Your answer should be the lines below from the one with "pinky dip: (278, 390)" to the one with "pinky tip: (431, 177)", both included, given again exactly and with nothing added.

EXERCISE DATA
* * * * * * *
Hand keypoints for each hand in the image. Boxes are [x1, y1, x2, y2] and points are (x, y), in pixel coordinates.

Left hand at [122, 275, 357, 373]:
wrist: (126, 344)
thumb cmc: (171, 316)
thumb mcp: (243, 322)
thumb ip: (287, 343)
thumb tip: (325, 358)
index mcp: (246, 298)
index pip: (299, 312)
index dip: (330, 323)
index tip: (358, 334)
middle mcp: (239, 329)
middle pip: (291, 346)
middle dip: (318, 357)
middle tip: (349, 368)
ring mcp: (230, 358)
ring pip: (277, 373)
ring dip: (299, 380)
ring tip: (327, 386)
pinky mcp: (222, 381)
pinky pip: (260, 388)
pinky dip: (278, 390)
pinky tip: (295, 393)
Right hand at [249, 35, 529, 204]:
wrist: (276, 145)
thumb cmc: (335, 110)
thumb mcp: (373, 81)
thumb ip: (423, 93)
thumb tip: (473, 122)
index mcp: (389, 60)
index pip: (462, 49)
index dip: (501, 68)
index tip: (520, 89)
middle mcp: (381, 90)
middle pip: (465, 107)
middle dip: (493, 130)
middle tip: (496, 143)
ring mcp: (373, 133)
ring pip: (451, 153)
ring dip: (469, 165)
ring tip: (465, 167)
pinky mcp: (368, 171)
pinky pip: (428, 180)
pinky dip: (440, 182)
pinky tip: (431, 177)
* * * * * * *
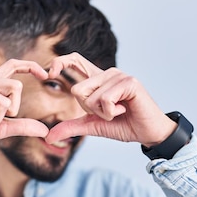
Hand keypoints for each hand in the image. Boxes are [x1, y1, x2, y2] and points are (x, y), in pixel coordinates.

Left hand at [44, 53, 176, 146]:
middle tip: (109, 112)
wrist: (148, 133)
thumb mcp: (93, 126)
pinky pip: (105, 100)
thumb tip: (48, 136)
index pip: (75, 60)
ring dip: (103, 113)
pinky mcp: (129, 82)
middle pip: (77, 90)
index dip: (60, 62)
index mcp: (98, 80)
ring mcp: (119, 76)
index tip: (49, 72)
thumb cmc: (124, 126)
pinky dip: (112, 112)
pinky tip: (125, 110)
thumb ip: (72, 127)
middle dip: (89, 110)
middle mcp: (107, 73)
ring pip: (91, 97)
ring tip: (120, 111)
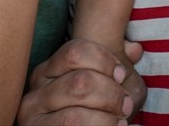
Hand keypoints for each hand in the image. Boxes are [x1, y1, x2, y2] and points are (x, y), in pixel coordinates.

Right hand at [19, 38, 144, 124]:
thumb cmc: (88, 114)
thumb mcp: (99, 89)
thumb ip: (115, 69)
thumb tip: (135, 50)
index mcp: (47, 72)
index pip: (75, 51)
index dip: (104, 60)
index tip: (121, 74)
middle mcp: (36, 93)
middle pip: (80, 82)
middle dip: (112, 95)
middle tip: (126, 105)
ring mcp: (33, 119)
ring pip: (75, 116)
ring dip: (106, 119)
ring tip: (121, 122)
* * * * * * *
RESULT OF THIS TASK
pinky dip: (278, 390)
pinky tip: (295, 393)
Right hand at [249, 35, 529, 204]:
wrist: (276, 145)
thumb cmc: (335, 110)
thumb mcp: (373, 81)
thumb ip: (423, 93)
thumb tip: (473, 122)
index mcp: (389, 60)
index pip: (462, 49)
index dip: (501, 68)
index tip: (520, 89)
middle mcp: (381, 90)
middle pip: (465, 107)
middle dip: (493, 130)
middle tip: (496, 143)
ring mcp: (373, 133)
ring pip: (451, 153)
ring dip: (469, 165)
ring tip: (465, 167)
pinky mcp: (368, 171)
pinky pip: (428, 180)
pinky dip: (440, 182)
pinky tip: (431, 177)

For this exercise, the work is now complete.